My question is how do you find all those algorithms? Wikipedia never really feel like a good introductory nor discovery place. In particular, some problems have been perfectly studied by scholars, but you don't find them because you have not found the keywords that will direct google in your search. And I am not a researcher, so I don't keep a tab on a domain, I'm a jack of all trades, I work on a wide set of things.

6 comments

Your method is similar to a popular probabilistic technique called simulated annealing [1].

The general setting for this type of algorithm is that you have a large number of states and you want to find the state that maximizes a particular score. In the TSP, the states are paths and the score is the (negative of the) path length. The idea is to define a Markov Chain whose stationary distribution is proportional to the score. This means that if you jump from state to state according to the probabilities defined by the MC, eventually the probability of ending up at a given state is proportional to that states score.

In the case of TSP the states can be represented as permutations of the cities and the neighbors of a state are given by swapping the positions of two cities. The probability of moving to a neighbor is high if the length of the neighbor is shorter than the current path.

[1] https://en.wikipedia.org/wiki/Simulated_annealing

> My question is how do you find all those algorithms? Wikipedia never really feel like a good introductory nor discovery place.

I know a place.

From the Github repo Coding Interview University[0] there is a link to a Jupyter notebook[1] on various ways to solve the traveling salesman problem - it is a very good, detailed, resource.

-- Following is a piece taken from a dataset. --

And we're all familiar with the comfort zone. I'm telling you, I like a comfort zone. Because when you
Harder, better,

[0] https://github.com/jwasham/coding-interview-university

[1] https://nbviewer.jupyter.org/url/norvig.com/ipython/TSP.ipyn...

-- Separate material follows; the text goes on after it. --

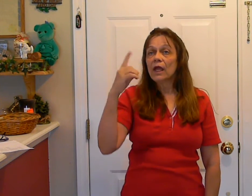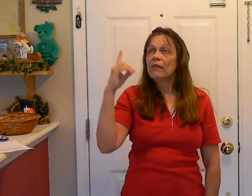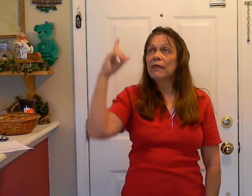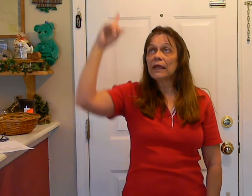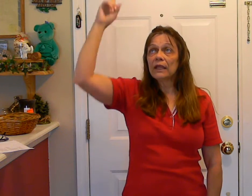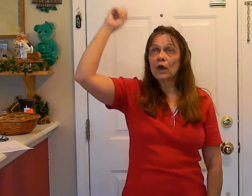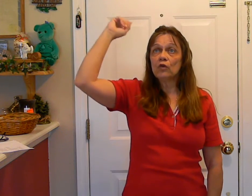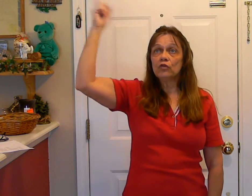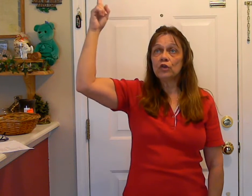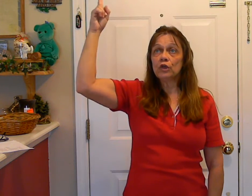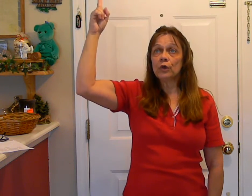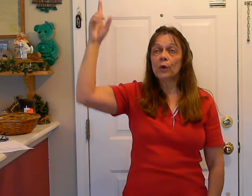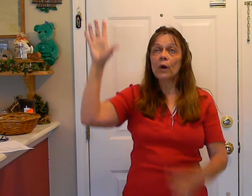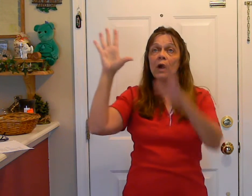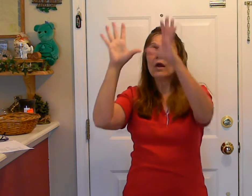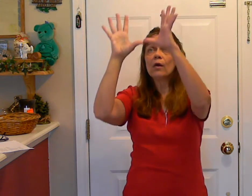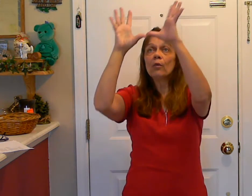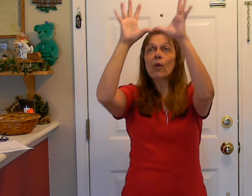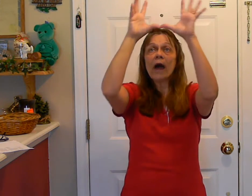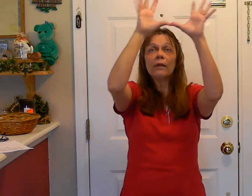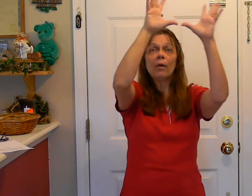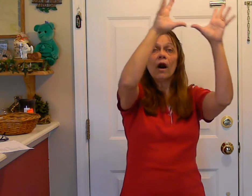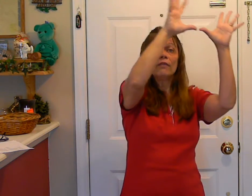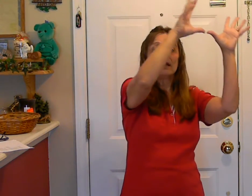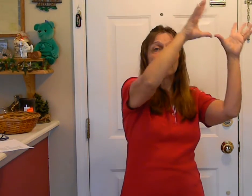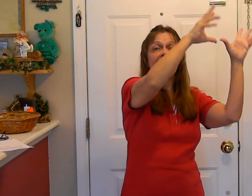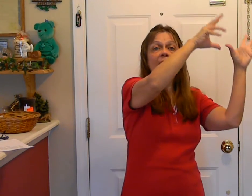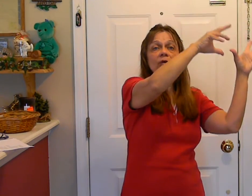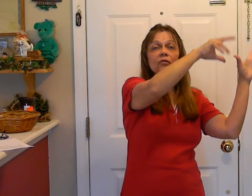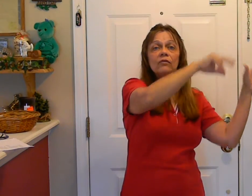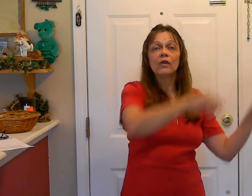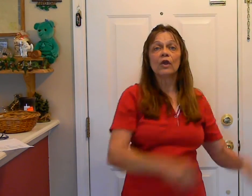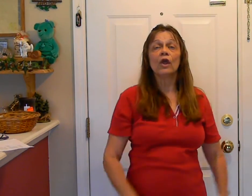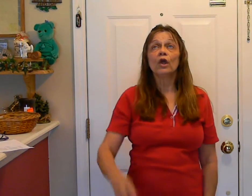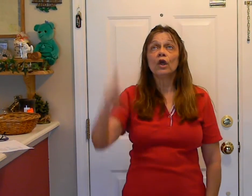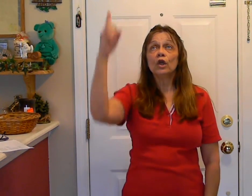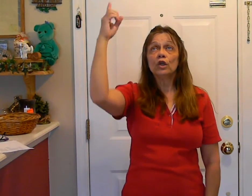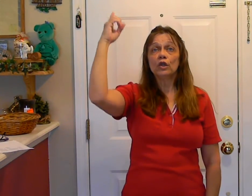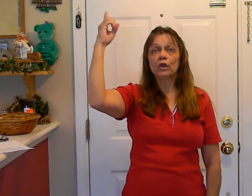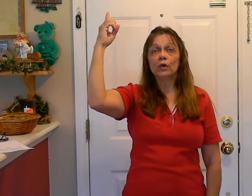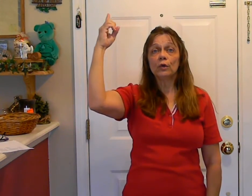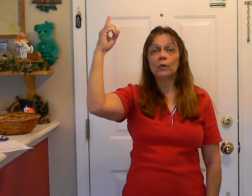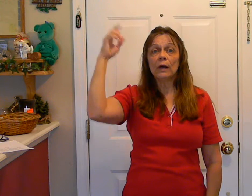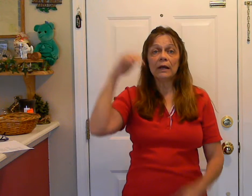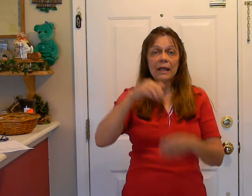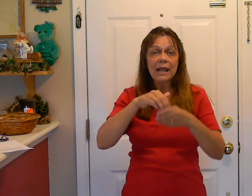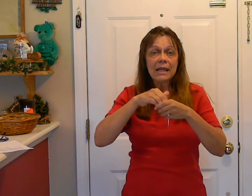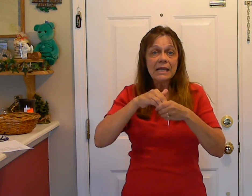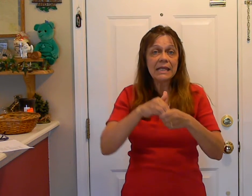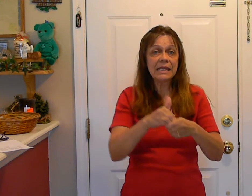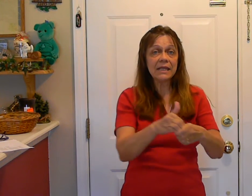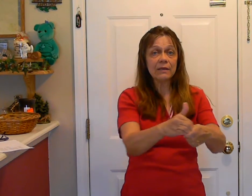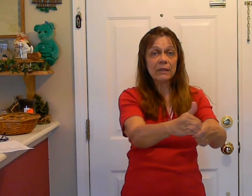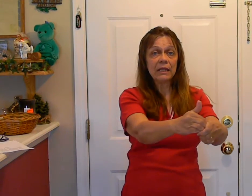Then it goes, you, right upon the clouds. You, lead me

> you have not found the keywords

Knowing the right keywords and roughly how they fit together is a huge component of domain expertise. Building general background knowledge through experience and readings goes a long way for this reason.

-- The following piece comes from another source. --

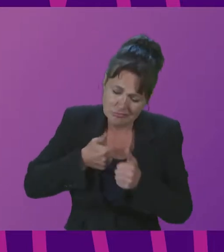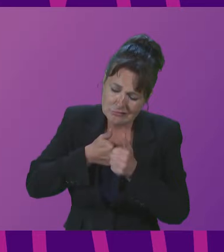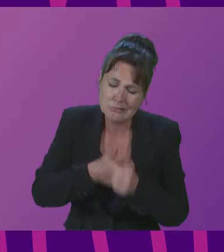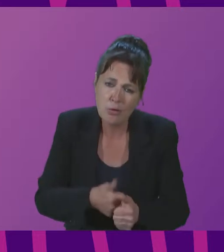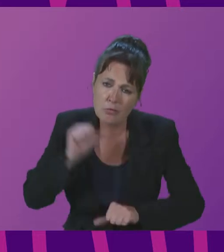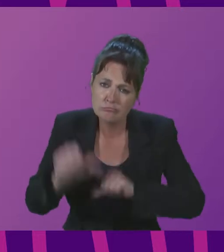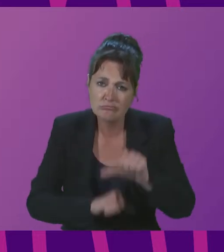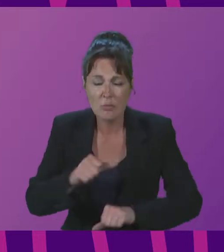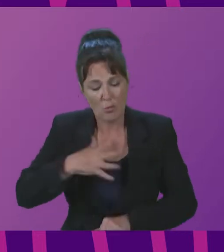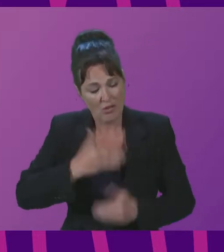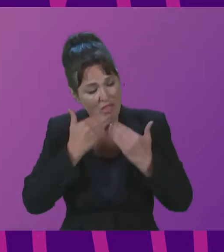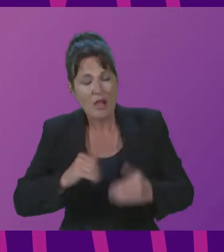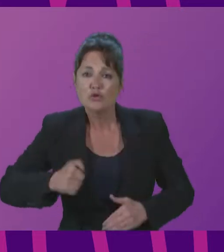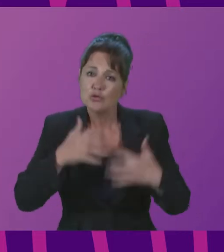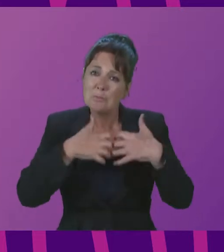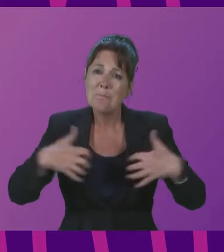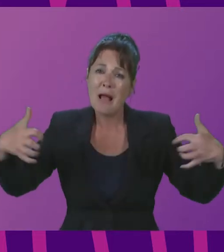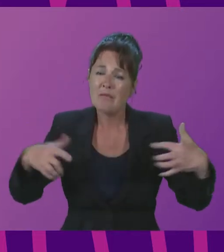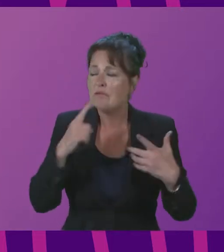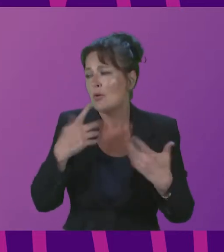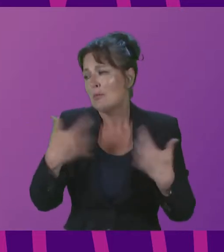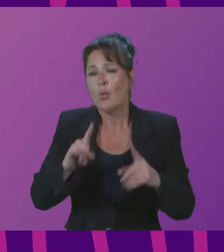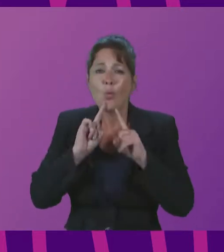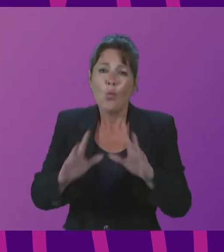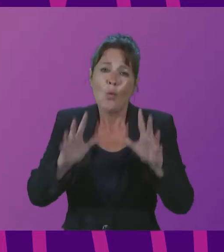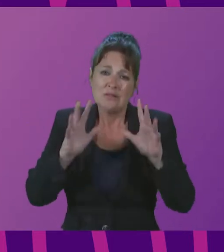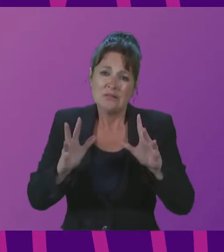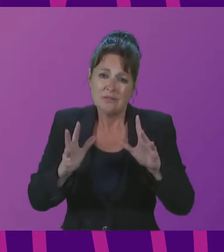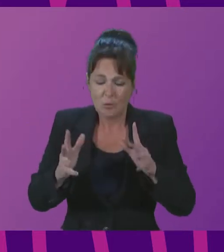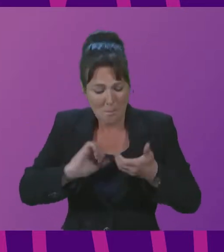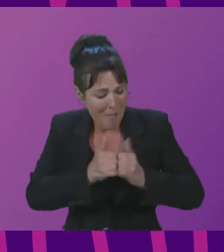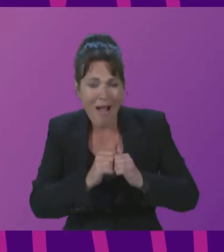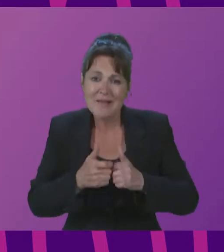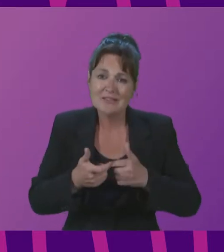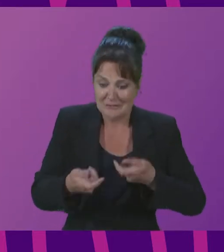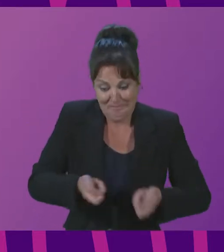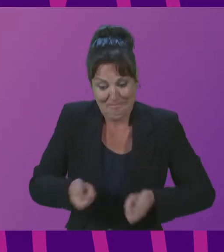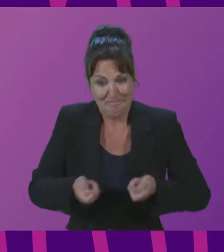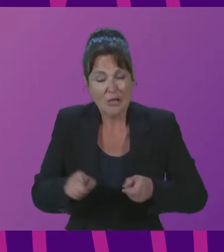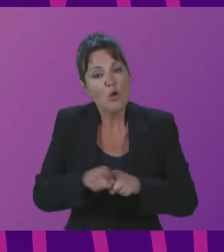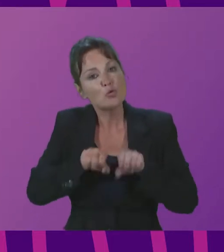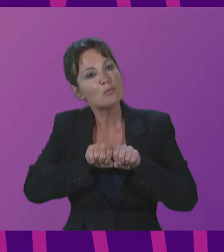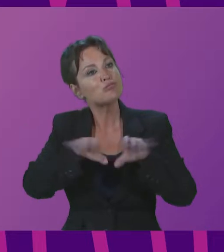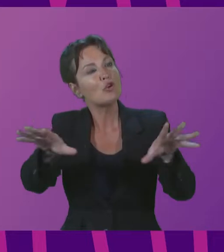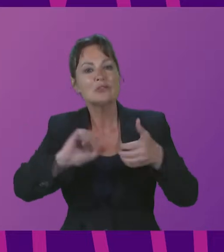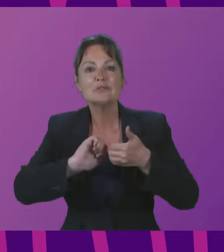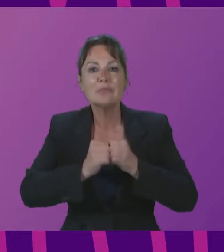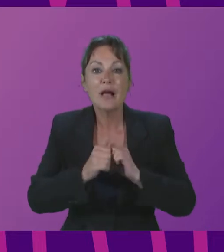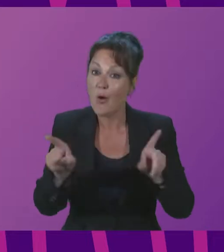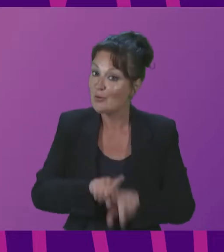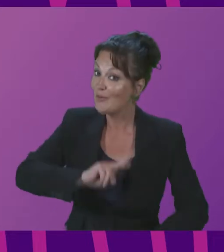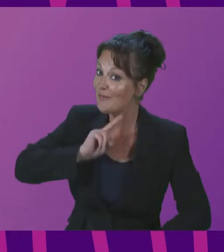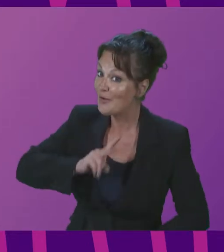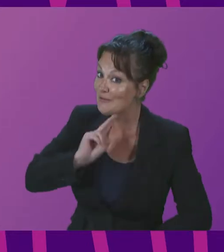the Scottish Parliament for being such wonderful hosts and partners and broadcast partners and voiceover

I think that most of the times they are particular to a domain to solve particular problem. For example Some researcher would have a grant for developing an optical inspection of a circuit board using a camera moving on the 2d euclidean space efficiently is a TSP. You can develop a Polynomial Time approximation scehne(PTAS) to solve it.

At first it's novel then st some point it appears in a book specific to polynomial time approximation schems in books dedicated to the cause. Look at the references in wikipedia. They often point to a larger body of work than what the wiki can possibly hope to cover.

I would try to look for academic papers on the topic. Even if you can’t find an exact match, papers typically have a section that describes other related work. You can also scan through the citations to see if anything might be a match. If there’s some relevant paper, you’ll probably find it after searching through a few papers.

When reading a paper I would just scan the abstract, conclusion, introduction, related work section (possibly in that order) to see if it’s relevant.

For finding papers I like semantic scholar and Google scholar.

OOC: how did you create your initial random loop? This was a Kaggle problem about seven years ago. The competitive solutions found a good initial guess by breaking up the domain into a grid. They would solve TSP in each grid cell, and then stitch these solutions together to get a reasonable initial global solution. If you created your initial loop greedily (as I did) you got a garbage solution, and also wasted a lot of time that you could have spent doing random swaps or simulated annealing.
sorry, I misremembered, I used a Z-order path in the end:

https://github.com/nraynaud/webgcode/blob/gh-pages/webapp/cn...

I guess I decided that some order was better than random.